If a user interacts with dynamic content on a spoofed page, the hijacker can gain access to sensitive information or computer or network resources. He could steal or alter sensitive data, such as a credit card number or password, or install malware. The hijacker would also be able to take control of a compromised computer to use it as part of a zombie army in order to send out spam.

New Question
The Information Security Officer (ISO) believes that the company has been targeted by cybercriminals and it is under a cyber attack. Internal services that are normally available to the public via the Internet are inaccessible, and employees in the office are unable to browse the Internet. The senior security engineer starts by reviewing the bandwidth at the border router, and notices that the incoming bandwidth on the router’s external interface is maxed out. The security engineer then inspects the following piece of log to try and determine the reason for the downtime, focusing on the company’s external router’s IP which is 128.20.176.19:
11:16:22.110343 IP 90.237.31.27.19 > 128.20.176.19.19: UDP, length 1400
11:16:22.110351 IP 23.27.112.200.19 > 128.20.176.19.19: UDP, length 1400
11:16:22.110358 IP 192.200.132.213.19 > 128.20.176.19.19: UDP, length 1400
11:16:22.110402 IP 70.192.2.55.19 > 128.20.176.19.19: UDP, length 1400
11:16:22.110406 IP 112.201.7.39.19 > 128.20.176.19.19: UDP, length 1400
Which of the following describes the findings the senior security engineer should report to the ISO and the BEST solution for service restoration?

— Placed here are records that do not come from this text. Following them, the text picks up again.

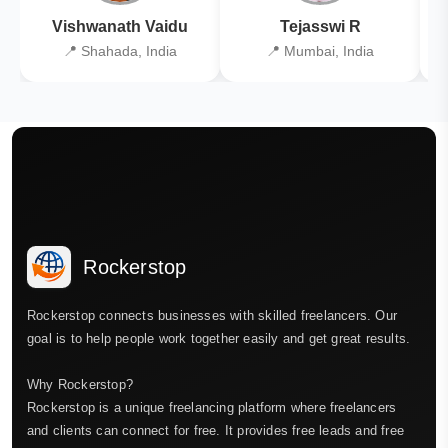
Vishwanath Vaidu
Tejasswi R
📍 Shahada, India
📍 Mumbai, India
Rockerstop
Rockerstop connects businesses with skilled freelancers. Our
goal is to help people work together easily and get great results.
Why Rockerstop?
Rockerstop is a unique freelancing platform where freelancers
and clients can connect for free. It provides free leads and free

A. After the senior engineer used a network analyzer to identify an active Fraggle attack, the company’s ISP should be contacted and instructed to block the malicious packets.
B. After the senior engineer used the above IPS logs to detect the ongoing DDOS attack, an IPS filter should be enabled to block the attack and restore communication.
C. After the senior engineer used a mirror port to capture the ongoing amplification attack, a BGP sinkhole should be configured to drop traffic at the source networks.
D. After the senior engineer used a packet capture to identify an active Smurf attack, an ACL should be placed on the company’s external router to block incoming UDP port 19 traffic.

Answer: A
Explanation:
The exhibit displays logs that are indicative of an active fraggle attack. A Fraggle attack is similar to a smurf attack in that it is a denial of service attack, but the difference is that a fraggle attack makes use of ICMP and UDP ports 7 and 19. Thus when the senior engineer uses a network analyzer to identify the attack he should contact the company’s ISP to block those malicious packets.